• **Consignas**
(1) Transcribe el fragmento de la reseña que empieza con "Realismo mágico" y sigue hasta "necesidad de más.".
(2) Según la reseña, ¿quién escribió el guion de El ilusionista?

═══ Extracto del documento ═══

Realismo mágico
En el año 2003, Sylvain Chomet se hizo famoso con Las trillizas de Beleville, un largometraje de animación tradicional que llegó a ser nominado a dos premios de la Academia -terna en la que fue vencido por el tanque de Pixar Buscando a Nemo- y recibió una catarata de elogios y premios a lo largo del mundo. Su relato contaba la historia del secuestro de un ciclista durante el Tour de France y la alocada búsqueda que emprendían su abuela, su perro y las trillizas del título para dar con su paradero. Un filme casi mudo en donde los dibujos hablan y cuentan la historia sin necesidad de más.
Con El ilusionista pasa algo bastante similar. Nuevamente se trata de una película casi muda -existen algunos diálogos, pero los personajes hablan en distintos idiomas y no se entienden entre sí, por lo que se decidió que los espectadores tampoco se enteren de lo que están diciendo-, sólo que esta vez se trata de una historia un poco más amarga y sin tanta fantasía, en la que un mago itinerante que va boyando de teatrito en teatrito buscando quién contrate su avejentado espectáculo y que se ve desplazado por las nuevas formas de entretenimiento (el rock es el ejemplo más claro que muestra el filme) y que en uno de sus viajes de trabajo conoce a una jovencita dulce a la que termina adoptando casi sin querer.
El guión del filme fue escrito hace 55 años por el mimo, actor y director francés Jacques Tati y llegó a manos de Chomet gracias a su hija, a quien le dedicó la película en los créditos finales. El personaje principal del ilusionista se llama Tatischeff (nombre verdadero de Tati) y es una representación de aquel memorable actor de Las vacaciones del señor Hulot, Playtime y Mi tío.

═══ Registros seleccionados ═══

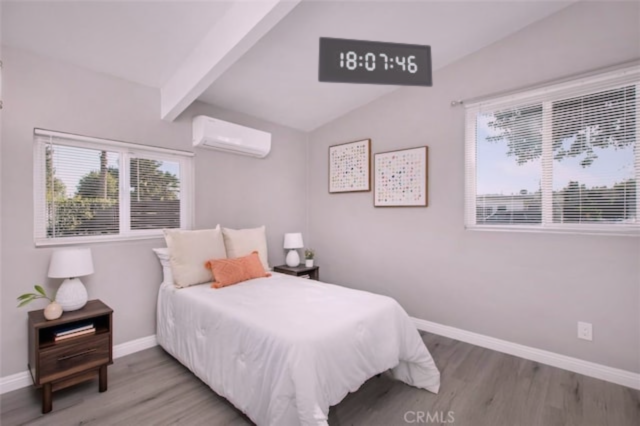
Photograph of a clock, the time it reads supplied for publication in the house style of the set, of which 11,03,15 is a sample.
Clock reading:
18,07,46
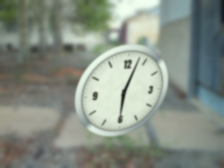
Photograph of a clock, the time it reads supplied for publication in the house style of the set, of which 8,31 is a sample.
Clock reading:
6,03
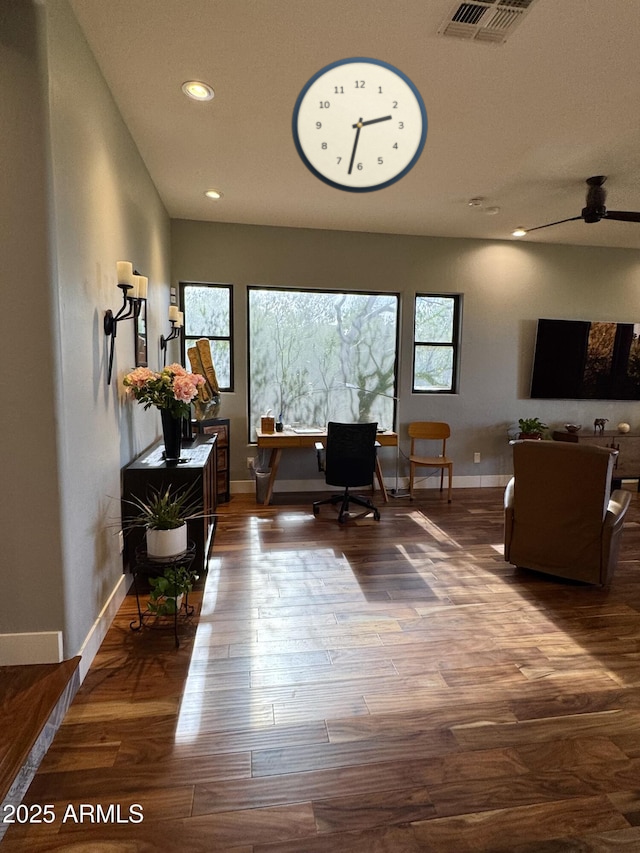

═══

• **Resultados**
(1)
Realismo mágico
En el año 2003, Sylvain Chomet se hizo famoso con Las trillizas de Beleville, un largometraje de animación tradicional que llegó a ser nominado a dos premios de la Academia -terna en la que fue vencido por el tanque de Pixar Buscando a Nemo- y recibió una catarata de elogios y premios a lo largo del mundo. Su relato contaba la historia del secuestro de un ciclista durante el Tour de France y la alocada búsqueda que emprendían su abuela, su perro y las trillizas del título para dar con su paradero. Un filme casi mudo en donde los dibujos hablan y cuentan la historia sin necesidad de más.

(2) El mimo, actor y director francés Jacques Tati.